Federal judge blocks restrictive Missouri abortion law

FILE PHOTO: Abortion rights advocates attend a rally after a judge granted a temporary restraining order on the closing of Missouri's sole remaining Planned Parenthood clinic in St. Louis, Missouri, U.S. May 31, 2019. REUTERS/Lawrence Bryant/File Photo

(Reuters) – A federal judge on Tuesday blocked Missouri from enforcing a law banning abortion in the state after eight weeks except in cases of medical emergency.

The law was set to take effect on Wednesday, but U.S. District Judge Howard Sachs in Kansas City ruled that the state not enforce it, pending litigation or further order of the court, according to a court document.
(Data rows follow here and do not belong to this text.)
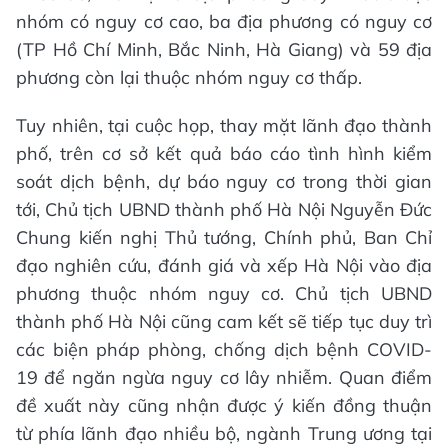
nhóm có nguy cơ cao, ba địa phương có nguy cơ
(TP Hồ Chí Minh, Bắc Ninh, Hà Giang) và 59 địa
phương còn lại thuộc nhóm nguy cơ thấp.
Tuy nhiên, tại cuộc họp, thay mặt lãnh đạo thành
phố, trên cơ sở kết quả báo cáo tình hình kiểm
soát dịch bệnh, dự báo nguy cơ trong thời gian
tới, Chủ tịch UBND thành phố Hà Nội Nguyễn Đức
Chung kiến nghị Thủ tướng, Chính phủ, Ban Chỉ
đạo nghiên cứu, đánh giá và xếp Hà Nội vào địa
phương thuộc nhóm nguy cơ. Chủ tịch UBND
thành phố Hà Nội cũng cam kết sẽ tiếp tục duy trì
các biện pháp phòng, chống dịch bệnh COVID-
19 để ngăn ngừa nguy cơ lây nhiễm. Quan điểm
đề xuất này cũng nhận được ý kiến đồng thuận
từ phía lãnh đạo nhiều bộ, ngành Trung ương tại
The ban, like others by U.S. states this year, was written in the knowledge it would likely be struck down but with the hope it would prompt the U.S. Supreme Court to review its landmark 1973 decision protecting abortion rights.

“While federal courts should generally be very cautious before delaying the effect of State laws, the sense of caution may be mitigated when the legislation seems designed, as here, as a protest against Supreme Court decisions,” the judge wrote.

“The hostility to, and refusal to comply with, the Supreme Court’s abortion jurisprudence is most obviously demonstrated in the attempt to push ‘viability’ protection downward in various weekly stages to 8 weeks.”

Women’s healthcare provider Planned Parenthood and the American Civil Liberties Union (ACLU) sued Missouri last month over the law, which also bans abortions sought on the grounds of the fetus’ race, sex or disability and makes it a felony for doctors to perform abortions in violation of the law.

Planned Parenthood’s Missouri clinic and the ACLU have argued the law will cause “significant and irreparable constitutional, medical, emotional” harm to patients in that state, who may not even know they are pregnant at eight weeks, according to court documents.

The law declares Missouri to be a “sanctuary of life” that protects “pregnant women and their unborn children.” It does not make exceptions for cases of rape and incest, and it includes a provision that would trigger a statewide abortion ban if the U.S. Supreme Court overturns its 1973 ruling in Roe v. Wade, which established a woman’s constitutional right to terminate her pregnancy.

Abortion is one of the most divisive political issues in the United States. Several conservative states have passed restrictive laws on abortion in 2019 to try to make the Supreme Court revisit the constitutional issue.

Missouri has been at the center of the nation’s escalating abortion debate, as Planned Parenthood is fighting a state health department decision not to renew the license of the provider’s clinic in St. Louis, the only abortion clinic in the state.